Program 2: Val Caniparoli, Bridget Breiner and Yuka Oishi

Val Caniparoli, who celebrates 50 years at SFB this season, created Emergence as a reflection on COVID-19 isolation. “We’ve been so secluded in our lives with the pandemic,” he says. “And now we’re emerging, and we don’t really know what to do with that. There’s this buzz inside us all of ‘What is going to happen?’ ”

In The Queen’s Daughter, Connecticut-born, Germany-based Bridget Breiner took on the Biblical legend of Salome, a Judean princess who allegedly requested John the Baptist’s beheading. “I spent a lot of time looking for one piece of music that would fulfill one story,” says Breiner, who settled on Benjamin Britten’s Violin Concerto for her score and chose principal dancer Sasha De Sola as her muse. “I only have to say one word and she runs with it,” Breiner says. “It’s almost as if the ballet sprung out of her body.”

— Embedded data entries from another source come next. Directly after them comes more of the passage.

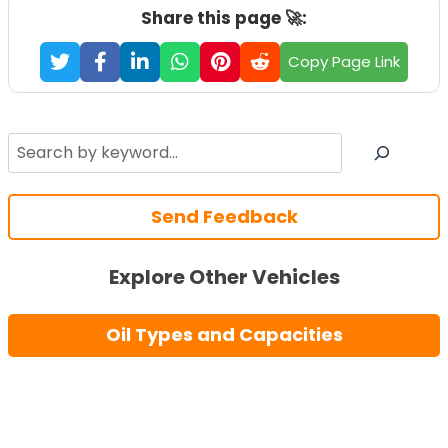
Share this page 🚀:
Copy Page Link
Search
Send Feedback
Explore Other Vehicles
Oil Types and Capacities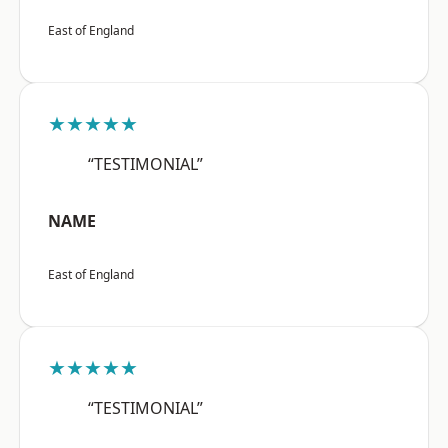
East of England
★★★★★
“TESTIMONIAL”
NAME
East of England
★★★★★
“TESTIMONIAL”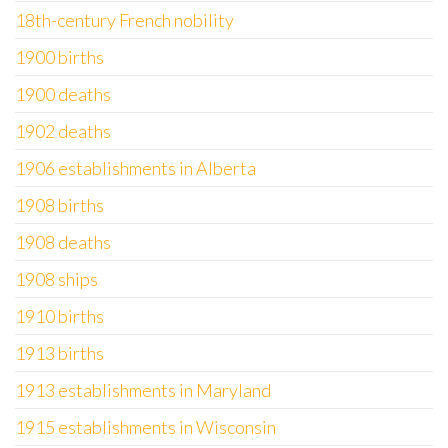
18th-century French nobility
1900 births
1900 deaths
1902 deaths
1906 establishments in Alberta
1908 births
1908 deaths
1908 ships
1910 births
1913 births
1913 establishments in Maryland
1915 establishments in Wisconsin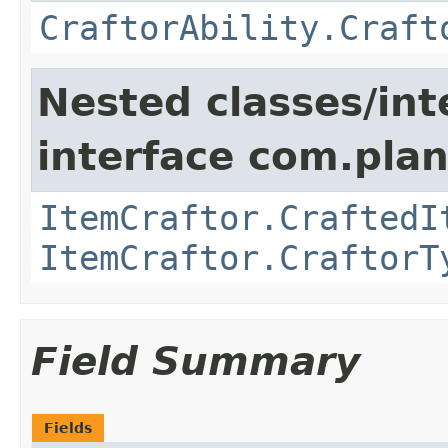
CraftorAbility.Craft
Nested classes/int
interface com.plan
ItemCraftor.CraftedI
ItemCraftor.CraftorT
Field Summary
Fields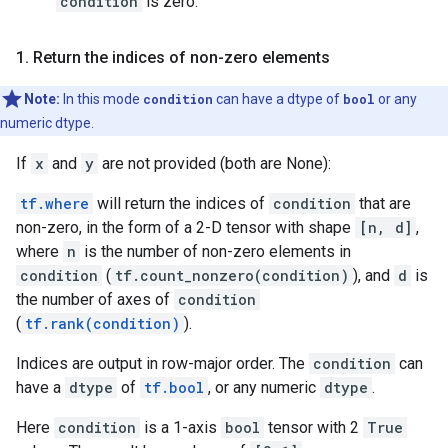
condition
is zero.
1
.
Return the indices of non-zero elements
Note:
In this mode
condition
can have a dtype of
bool
or any
numeric dtype.
If
x
and
y
are not provided (both are None):
tf.where
will return the indices of
condition
that are
non-zero, in the form of a 2-D tensor with shape
[n, d]
,
where
n
is the number of non-zero elements in
condition
(
tf.count_nonzero(condition)
), and
d
is
the number of axes of
condition
(
tf.rank(condition)
).
Indices are output in row-major order. The
condition
can
have a
dtype
of
tf.bool
, or any numeric
dtype
.
Here
condition
is a 1-axis
bool
tensor with 2
True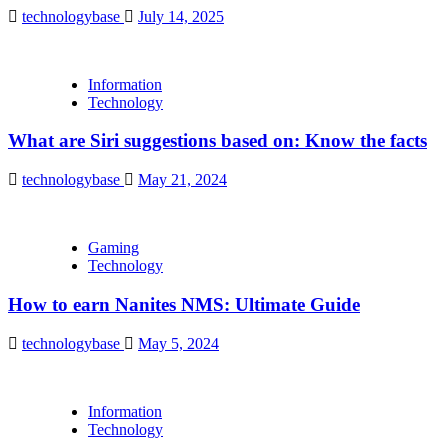
technologybase
July 14, 2025
Information
Technology
What are Siri suggestions based on: Know the facts
technologybase
May 21, 2024
Gaming
Technology
How to earn Nanites NMS: Ultimate Guide
technologybase
May 5, 2024
Information
Technology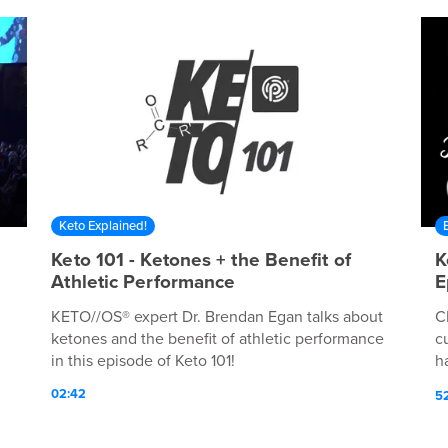
Keto Explained!
Keto 101 - Ketones + the Benefit of
K
Athletic Performance
E
KETO//OS® expert Dr. Brendan Egan talks about
C
ketones and the benefit of athletic performance
c
in this episode of Keto 101!
h
Li
02:42
5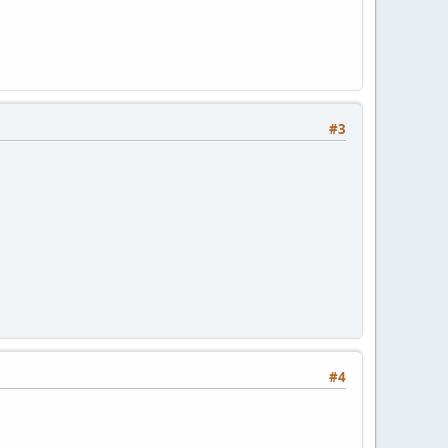
#3
#4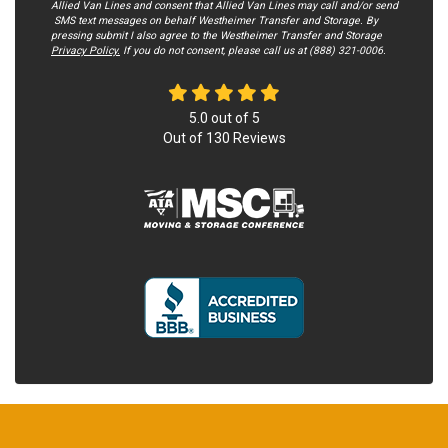
Allied Van Lines and consent that Allied Van Lines may call and/or send
SMS text messages on behalf Westheimer Transfer and Storage. By
pressing submit I also agree to the Westheimer Transfer and Storage
Privacy Policy.
If you do not c​onsent, please call us at (888) 321-0006.
5.0
out of
5
Out of
130
Reviews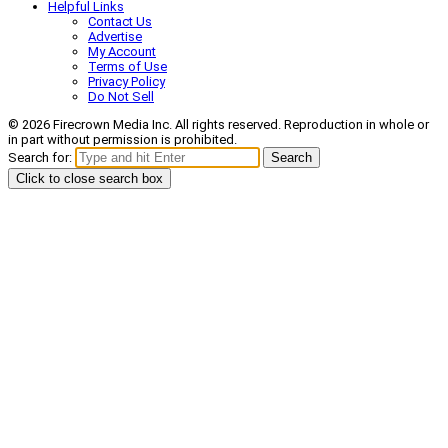
Helpful Links
Contact Us
Advertise
My Account
Terms of Use
Privacy Policy
Do Not Sell
© 2026 Firecrown Media Inc. All rights reserved. Reproduction in whole or
in part without permission is prohibited.
Search for:
Search
Click to close search box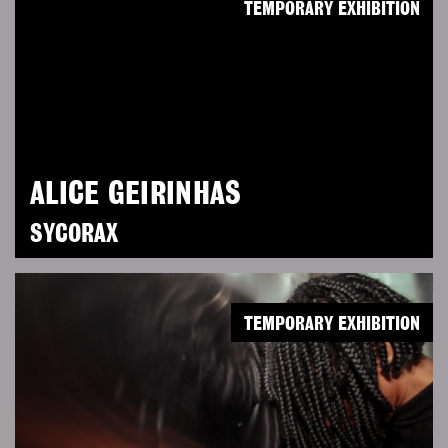
TEMPORARY EXHIBITION
ALICE GEIRINHAS
SYCORAX
TEMPORARY EXHIBITION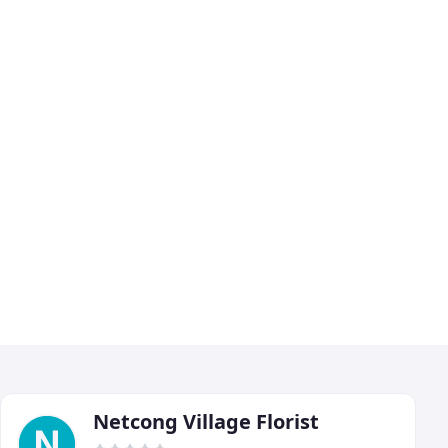
Netcong Village Florist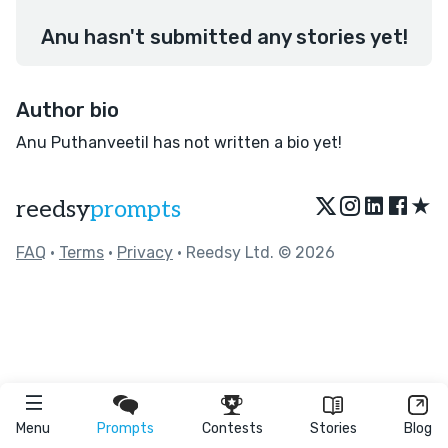
Anu hasn't submitted any stories yet!
Author bio
Anu Puthanveetil has not written a bio yet!
★
reedsy
prompts
FAQ
•
Terms
•
Privacy
• Reedsy Ltd. © 2026
Menu
Prompts
Contests
Stories
Blog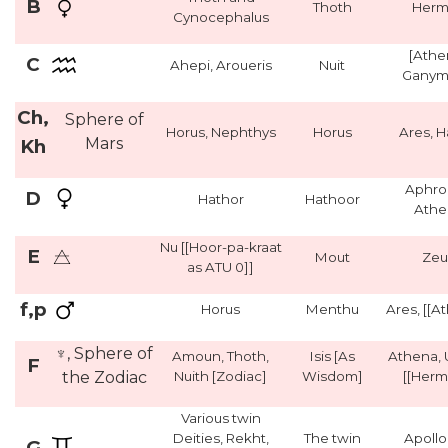
B
Thoth
Herm
Cynocephalus
[Athe
C
Ahepi, Aroueris
Nuit
Ganym
Ch,
Sphere of
Horus, Nephthys
Horus
Ares, 
Mars
Kh
Aphro
D
Hathor
Hathoor
Athe
Nu [[Hoor-pa-kraat
E
Mout
Zeu
as ATU 0]]
f,p
Horus
Menthu
Ares, [[A
♆, Sphere of
Amoun, Thoth,
Isis [As
Athena, 
F
the Zodiac
Nuith [Zodiac]
Wisdom]
[[Herm
Various twin
Deities, Rekht,
The twin
Apollo
G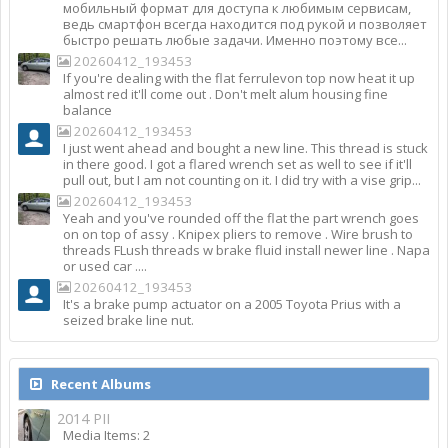
мобильный формат для доступа к любимым сервисам,
ведь смартфон всегда находится под рукой и позволяет
быстро решать любые задачи. Именно поэтому все...
20260412_193453
If you're dealing with the flat ferrulevon top now heat it up
almost red it'll come out . Don't melt alum housing fine
balance
20260412_193453
I just went ahead and bought a new line. This thread is stuck
in there good. I got a flared wrench set as well to see if it'll
pull out, but I am not counting on it. I did try with a vise grip...
20260412_193453
Yeah and you've rounded off the flat the part wrench goes
on on top of assy . Knipex pliers to remove . Wire brush to
threads FLush threads w brake fluid install newer line . Napa
or used car ....
20260412_193453
It's a brake pump actuator on a 2005 Toyota Prius with a
seized brake line nut.
Recent Albums
2014 PII
Media Items: 2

In a brightly lit studio with a white curtain covering the mirror, Dores André and Isaac Hernández rehearse a pas de deux. André, in a black leotard, black tights and socks, embraces Hernandez rigidly, fingers splayed and arms at a 90 degree angle as Hernandez supports her as she makes a shallow split position, toes trailing the floor. Hernandez, in grey pants and socks and a light blue shirt, bends forward as he holds her back tightly.
Dores André and Isaac Hernández rehearsing Jamar Roberts’ Resurrection. Photo by Lindsay Thomas, courtesy SFB.

Maurice Ravel’s Boléro inspired the idea, the score and the name for Yuka Oishi’s cosmic ballet. “I told the dancers on the first day, ‘I’m trying to make a piece from cells to the universe,’ ” she says. “There’s never-ending arcs as a symbol in this Boléro piece. Anything you can find on this planet, in this universe, it’s very calculated. I wanted to bring that onstage.”

Program 3: Nicolas Blanc, Claudia Schreier and Yuri Possokhov

Along with Schreier’s Kin, Program 3 features Nicolas Blanc’s Gateway to the Sun, inspired by the 13th-century poet Rumi and featuring principal Max Cauthorn. “The dancers around him, rather than representing people, represent thoughts and worlds,” Blanc says. “We can illustrate a thought in the poet’s heart.”

Knowing the company dancers and orchestra members as well as he does, SFB’s longtime choreographer in residence Yuri Possokhov followed his imagination during the choreographic process for Violin Concerto, set to the Stravinsky score of the same name. “One of my favorite things, in this moment of my life, is to be with dancers and to create,” Possokhov says. “Lock the door, open the window, play music and we’ll create something.”

Program information and additional choreographer quotes courtesy of San Francisco Ballet.